Spunky and natural, and a forceful but flexible soprano, Boone's Carrie represents the life force that counterbalances Billy's unhappy fate.
It's Julie's cousin Nettie (Rebecca Eichenberger) who tells Julie to go on living in her darkest hour, but Carrie shows her how to do it. (Eichenberger does fine by the show's best-known song, the haunting "You'll Never Walk Alone," but she, along with a few other principals, displays a tendency to sing toward the footlights that breaks the show's natural spell, and is wholly unnecessary given the heavy miking.)
The simplicity of the staging accents the show's most startling aspect -- the contemporary feel of its book, adapted from Ferenc Molnar's play "Liliom."
While other musicals from the golden age of Broadway rely heavily on the easy emotion of nostalgia for their appeal, "Carousel's" themes have an almost uncanny relevance. The psychological toll that aimlessness and unemployment can have on a man's feelings of self-worth; the wounds nursed by a child growing up without a father; the love that can understand -- and excuse -- physical abuse -- these are surely more resonant for audiences today than when the show premiered in 1945.

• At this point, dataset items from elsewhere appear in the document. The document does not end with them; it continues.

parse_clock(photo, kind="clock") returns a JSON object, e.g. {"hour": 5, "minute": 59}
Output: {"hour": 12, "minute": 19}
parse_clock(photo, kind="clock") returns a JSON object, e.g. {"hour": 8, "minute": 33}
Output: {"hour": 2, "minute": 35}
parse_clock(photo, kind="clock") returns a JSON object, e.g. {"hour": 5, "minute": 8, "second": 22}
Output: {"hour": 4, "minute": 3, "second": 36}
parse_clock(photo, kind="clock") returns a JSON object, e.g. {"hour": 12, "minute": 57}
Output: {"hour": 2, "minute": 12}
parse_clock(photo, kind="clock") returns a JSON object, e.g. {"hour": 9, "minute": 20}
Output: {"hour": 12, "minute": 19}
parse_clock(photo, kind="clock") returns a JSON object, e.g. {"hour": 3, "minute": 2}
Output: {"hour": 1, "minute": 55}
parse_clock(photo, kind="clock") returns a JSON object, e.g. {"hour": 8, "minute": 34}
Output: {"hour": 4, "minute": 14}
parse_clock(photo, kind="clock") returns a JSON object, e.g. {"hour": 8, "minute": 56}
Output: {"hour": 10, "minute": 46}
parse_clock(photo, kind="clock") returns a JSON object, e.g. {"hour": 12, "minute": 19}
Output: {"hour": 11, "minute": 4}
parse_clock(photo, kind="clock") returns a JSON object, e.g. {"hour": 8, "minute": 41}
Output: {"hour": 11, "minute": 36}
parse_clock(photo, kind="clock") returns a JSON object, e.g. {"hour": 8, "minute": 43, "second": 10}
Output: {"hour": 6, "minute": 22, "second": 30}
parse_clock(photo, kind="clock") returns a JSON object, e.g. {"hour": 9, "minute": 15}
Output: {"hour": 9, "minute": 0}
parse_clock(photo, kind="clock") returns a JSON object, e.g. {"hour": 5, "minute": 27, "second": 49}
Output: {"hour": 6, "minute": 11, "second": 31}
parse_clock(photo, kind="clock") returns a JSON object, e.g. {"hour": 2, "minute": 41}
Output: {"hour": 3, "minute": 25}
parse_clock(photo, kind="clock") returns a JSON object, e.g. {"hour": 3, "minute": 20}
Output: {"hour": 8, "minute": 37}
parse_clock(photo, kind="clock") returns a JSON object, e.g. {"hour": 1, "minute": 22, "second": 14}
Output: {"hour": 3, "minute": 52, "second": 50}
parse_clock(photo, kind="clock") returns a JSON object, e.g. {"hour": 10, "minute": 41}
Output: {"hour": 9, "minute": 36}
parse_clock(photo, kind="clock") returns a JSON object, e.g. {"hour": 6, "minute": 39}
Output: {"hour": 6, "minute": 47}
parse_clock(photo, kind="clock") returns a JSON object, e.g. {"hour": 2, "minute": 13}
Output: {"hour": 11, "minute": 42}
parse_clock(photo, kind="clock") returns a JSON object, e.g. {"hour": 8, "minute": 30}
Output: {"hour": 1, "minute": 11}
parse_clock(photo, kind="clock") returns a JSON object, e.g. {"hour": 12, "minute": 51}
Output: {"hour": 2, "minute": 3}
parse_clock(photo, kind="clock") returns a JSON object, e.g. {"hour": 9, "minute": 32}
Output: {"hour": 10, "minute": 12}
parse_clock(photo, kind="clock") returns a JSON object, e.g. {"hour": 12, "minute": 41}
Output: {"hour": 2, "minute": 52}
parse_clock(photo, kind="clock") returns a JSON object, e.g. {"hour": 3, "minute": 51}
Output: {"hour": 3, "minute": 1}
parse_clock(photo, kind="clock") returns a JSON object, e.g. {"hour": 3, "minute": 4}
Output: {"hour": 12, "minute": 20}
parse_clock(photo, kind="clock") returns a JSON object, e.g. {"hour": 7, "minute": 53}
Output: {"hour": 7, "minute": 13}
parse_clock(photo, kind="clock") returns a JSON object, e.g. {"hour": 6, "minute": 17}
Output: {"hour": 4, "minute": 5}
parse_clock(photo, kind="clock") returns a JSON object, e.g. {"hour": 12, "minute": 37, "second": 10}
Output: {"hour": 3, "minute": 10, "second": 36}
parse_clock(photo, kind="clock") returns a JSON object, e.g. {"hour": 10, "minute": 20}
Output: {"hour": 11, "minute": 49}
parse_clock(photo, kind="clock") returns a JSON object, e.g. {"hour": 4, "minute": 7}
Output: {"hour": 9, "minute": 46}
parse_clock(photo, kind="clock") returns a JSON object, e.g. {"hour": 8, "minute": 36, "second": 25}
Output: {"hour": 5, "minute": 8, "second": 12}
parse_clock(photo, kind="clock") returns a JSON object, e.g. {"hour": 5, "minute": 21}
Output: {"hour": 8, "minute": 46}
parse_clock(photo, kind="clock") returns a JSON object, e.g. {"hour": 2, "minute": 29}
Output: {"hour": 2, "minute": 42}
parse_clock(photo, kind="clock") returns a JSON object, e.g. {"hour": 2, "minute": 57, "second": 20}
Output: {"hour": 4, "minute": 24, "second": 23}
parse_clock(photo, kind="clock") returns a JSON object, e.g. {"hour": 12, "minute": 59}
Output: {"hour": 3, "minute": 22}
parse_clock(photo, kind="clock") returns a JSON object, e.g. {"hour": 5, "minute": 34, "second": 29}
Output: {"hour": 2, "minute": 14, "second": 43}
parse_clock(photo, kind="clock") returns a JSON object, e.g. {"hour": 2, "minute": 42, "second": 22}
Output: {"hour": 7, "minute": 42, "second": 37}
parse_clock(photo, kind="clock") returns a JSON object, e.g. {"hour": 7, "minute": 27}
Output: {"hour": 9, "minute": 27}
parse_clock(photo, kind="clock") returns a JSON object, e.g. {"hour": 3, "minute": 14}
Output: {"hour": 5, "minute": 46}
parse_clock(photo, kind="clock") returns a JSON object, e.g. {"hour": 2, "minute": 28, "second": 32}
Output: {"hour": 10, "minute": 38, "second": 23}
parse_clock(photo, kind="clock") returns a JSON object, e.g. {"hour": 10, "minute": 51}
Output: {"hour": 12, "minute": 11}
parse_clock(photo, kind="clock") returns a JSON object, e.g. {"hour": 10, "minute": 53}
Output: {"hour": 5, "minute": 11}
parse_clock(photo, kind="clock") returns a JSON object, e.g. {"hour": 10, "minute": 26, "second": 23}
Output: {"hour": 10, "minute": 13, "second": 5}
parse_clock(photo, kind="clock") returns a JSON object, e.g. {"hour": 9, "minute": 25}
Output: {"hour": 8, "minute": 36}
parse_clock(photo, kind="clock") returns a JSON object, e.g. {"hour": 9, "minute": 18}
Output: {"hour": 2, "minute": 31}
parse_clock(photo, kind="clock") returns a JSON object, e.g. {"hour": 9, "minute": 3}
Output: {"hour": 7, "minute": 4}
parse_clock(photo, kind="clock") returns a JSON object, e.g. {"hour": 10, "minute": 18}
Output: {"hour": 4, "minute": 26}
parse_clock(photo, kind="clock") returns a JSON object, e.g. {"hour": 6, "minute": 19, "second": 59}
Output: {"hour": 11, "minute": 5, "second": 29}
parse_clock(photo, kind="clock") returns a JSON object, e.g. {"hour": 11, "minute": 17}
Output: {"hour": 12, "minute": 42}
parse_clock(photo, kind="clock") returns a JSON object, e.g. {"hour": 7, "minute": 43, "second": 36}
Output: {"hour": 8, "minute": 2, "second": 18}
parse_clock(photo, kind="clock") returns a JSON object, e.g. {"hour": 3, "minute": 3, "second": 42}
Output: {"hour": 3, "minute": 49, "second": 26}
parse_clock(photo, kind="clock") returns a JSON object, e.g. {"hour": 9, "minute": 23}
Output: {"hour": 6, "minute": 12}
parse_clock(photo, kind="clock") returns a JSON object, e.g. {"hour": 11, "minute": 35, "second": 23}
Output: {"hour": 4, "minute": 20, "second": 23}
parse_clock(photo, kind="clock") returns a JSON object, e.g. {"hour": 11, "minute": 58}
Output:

It's this seriousness that sends this "Carousel" spinning into an orbit once removed from the standard musical comedy. Yes, Crowley's Tony-winning sets are a wonder worthy of this extravaganza-besotted theatrical age (the appearance of the title contraption duly earns its own applause); MacMillan's choreography is as lively as any on Broadway or the road, and considerably more graceful, particularly the "Ballet," danced exquisitely by Dana Stackpole and Joseph Woelfel; and there are enough catchy tunes to please even less discerning ears.
But more important, Hytner and company are so delicately attuned to the show's sad song of love, loss and redemption that they invest it with new stature; it's a magnificent achievement.
Musical director, Kevin Farrell; sets and costumes, Bob Crowley; lighting, Paul Pyant; sound, Steve Canyon Kennedy; choreography staged by Jane Elliott; fight director, David Leong; associate director, Fred Hanson; stage manager, Michael J. Passaro; general manager, 101 Prods. Ltd.; casting, Johnson-Liff Associates. Opened, reviewed July 10, 1996; runs through Aug. 25. Running time: 3 hours.